For copolymer systems that specify multiple distinct monomers in one string, parse_polymer preserves the segment-level organization so that each monomer type remains independently accessible.

spec = mp.parser.parse_polymer("{[<]CC[>],[<]CC(C)[>]}")

print(f"topology:  {spec.topology}")
print(f"monomers:  {len(spec.all_monomers())}")

topology:  random_copolymer
monomers:  2

BigSMILES captures the chemistry of each block: its atoms, its bonds, its connection ports. When you need to step back further and describe how those blocks are arranged at the architectural level — without specifying their internal chemistry at all — CGSmiles takes over.

CGSmiles describes how blocks connect, not what they are¶

CGSmiles operates at a higher level of abstraction than any notation seen so far. Nodes in a CGSmiles string are labeled building blocks; edges between them are connections. The string says nothing about the atoms inside each block. Fragment definitions, supplied after a period, bind each label to its chemistry.

from molpy.parser import parse_cgsmiles

# Linear chain: 5 copies of PEO with a fragment definition
cg = parse_cgsmiles("{[#PEO]|5}.{#PEO=[$]COC[$]}")

print(f"nodes: {len(cg.base_graph.nodes)}")
print(f"bonds: {len(cg.base_graph.bonds)}")
print(f"fragments: {len(cg.fragments)}")

nodes: 5
bonds: 4
fragments: 1

The syntax is compact but precise. [#LABEL] references a named block; |n repeats it; parentheses introduce a branch; matched digits close rings, exactly as in SMILES. CGSmiles is the input to PolymerBuilder: BigSMILES defines what each block is, while CGSmiles defines how those blocks are arranged.

Splitting parse and convert exposes the intermediate representation¶

The convenience functions (parse_molecule, parse_monomer) perform parsing and conversion in a single call, which is appropriate for most workflows. For diagnostics — inspecting aromaticity perception, verifying port assignment, or debugging unexpected atom counts — you can separate these into two explicit steps.
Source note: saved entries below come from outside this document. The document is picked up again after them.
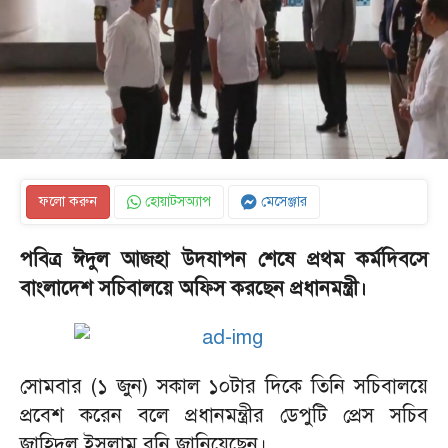
ফলো করুন
হোয়াটসঅ্যাপ
মেসেঞ্জার
পবিত্র ঈদুল আজহা উদযাপন শেষে প্রথম কর্মদিবসে
বাংলাদেশ সচিবালয়ে অফিস করছেন প্রধানমন্ত্রী।
সোমবার (১ জুন) সকাল ১০টার দিকে তিনি সচিবালয়ে
প্রবেশ করেন বলে প্রধানমন্ত্রীর ডেপুটি প্রেস সচিব
জাহিদুল ইসলাম রনি জানিয়েছেন।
from molpy.parser import parse_smiles, smilesir_to_atomistic

# parse_smiles returns SmilesGraphIR (single molecule) or list[SmilesGraphIR]
# (dot-separated mixture). For guaranteed single-molecule input, index [0] is
# not needed — a bare SMILES string always returns a single IR object.
ir = parse_smiles("CCO")
print(f"IR atoms: {len(ir.atoms)}")

for atom_ir in ir.atoms:
    print(f"  element={atom_ir.element}, aromatic={atom_ir.aromatic}")

mol = smilesir_to_atomistic(ir)
print(f"Atomistic atoms: {len(mol.atoms)}")

IR atoms: 3
  element=C, aromatic=False
  element=C, aromatic=False
  element=O, aromatic=False
Atomistic atoms: 3

The same pattern is available for BigSMILES, where inspecting the IR before conversion reveals how port markers were resolved and which atoms were assigned connection roles.
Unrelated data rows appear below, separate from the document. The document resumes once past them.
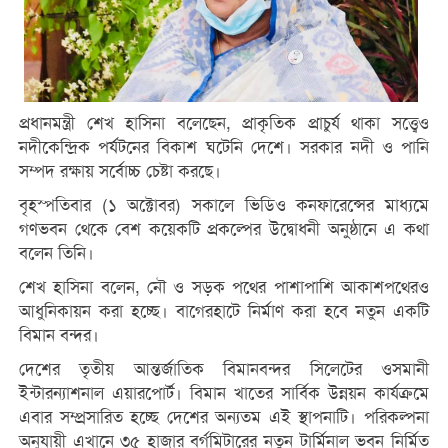
প্রধানমন্ত্রী শেখ হাসিনা বলেছেন, প্রাকৃতিক প্রাচুর্য থাকা সত্ত্বেও
নদীকেন্দ্রিক পর্যটনের বিকাশ ঘটেনি দেশে। সরকার নদী ও পানি
সম্পদ রক্ষায় সর্বোচ্চ চেষ্টা করছে।
বৃহস্পতিবার (১ অক্টোবর) সকালে ভিডিও কনফারেন্সের মাধ্যমে
গণভবন থেকে বেশ কয়েকটি প্রকল্পের উদ্বোধনী অনুষ্ঠানে এ কথা
বলেন তিনি।
শেখ হাসিনা বলেন, নৌ ও সড়ক পথের পাশাপাশি আকাশপথেরও
আধুনিকায়ন করা হচ্ছে। বাগেরহাটে নির্মাণ করা হবে নতুন একটি
বিমান বন্দর।
দেশের তৃতীয় আন্তর্জাতিক বিমানবন্দর সিলেটের ওসমানী
ইন্টারন্যাশনাল এয়ারপোর্ট। বিমান খাতের সার্বিক উন্নয়ন কার্যক্রমে
এবার সম্প্রসারিত হচ্ছে দেশের অন্যতম এই স্থাপনাটি। পরিকল্পনা
অনুযায়ী এখানে ৩৫ হাজার বর্গমিটারের নতুন টার্মিনাল ভবন নির্মিত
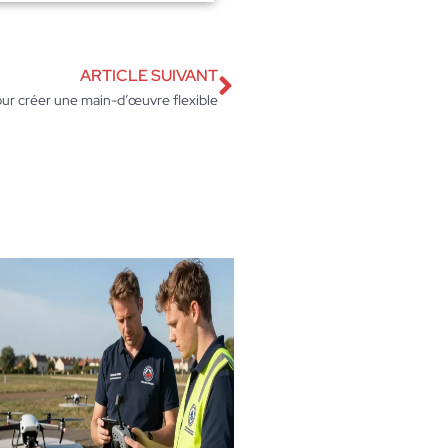
ARTICLE SUIVANT
our créer une main-d’œuvre flexible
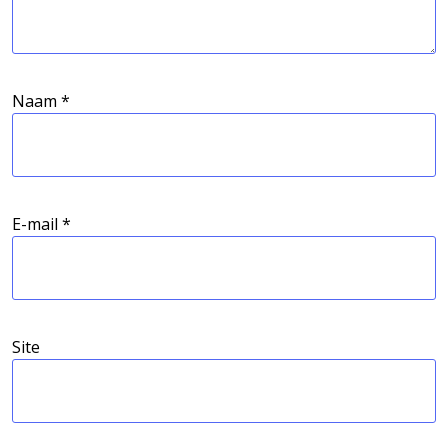
Naam
*
E-mail
*
Site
from molpy.parser import parse_bigsmiles, bigsmilesir_to_polymerspec

ir = parse_bigsmiles("{[<]CC[>],[<]CC(C)[>]}")
spec = bigsmilesir_to_polymerspec(ir)
print(f"topology: {spec.topology}")

topology: random_copolymer

Choosing the right parser¶

The four notations cover a spectrum from fully specified chemistry to pure topology. Use parse_molecule or parse_mixture whenever you have a concrete small molecule in SMILES. Move to parse_monomer or parse_polymer the moment connectivity ports become relevant — that is, whenever your molecule is a polymer repeat unit. Reserve parse_smarts for matching rules that feed into the typifier, never for structure creation. Use parse_cgsmiles when you need to express architectural arrangements of named blocks, leaving the internal chemistry to the fragment definitions.

For 3D coordinates after parsing, use mp.adapter.RDKitAdapter(mol).generate_3d() (requires RDKit).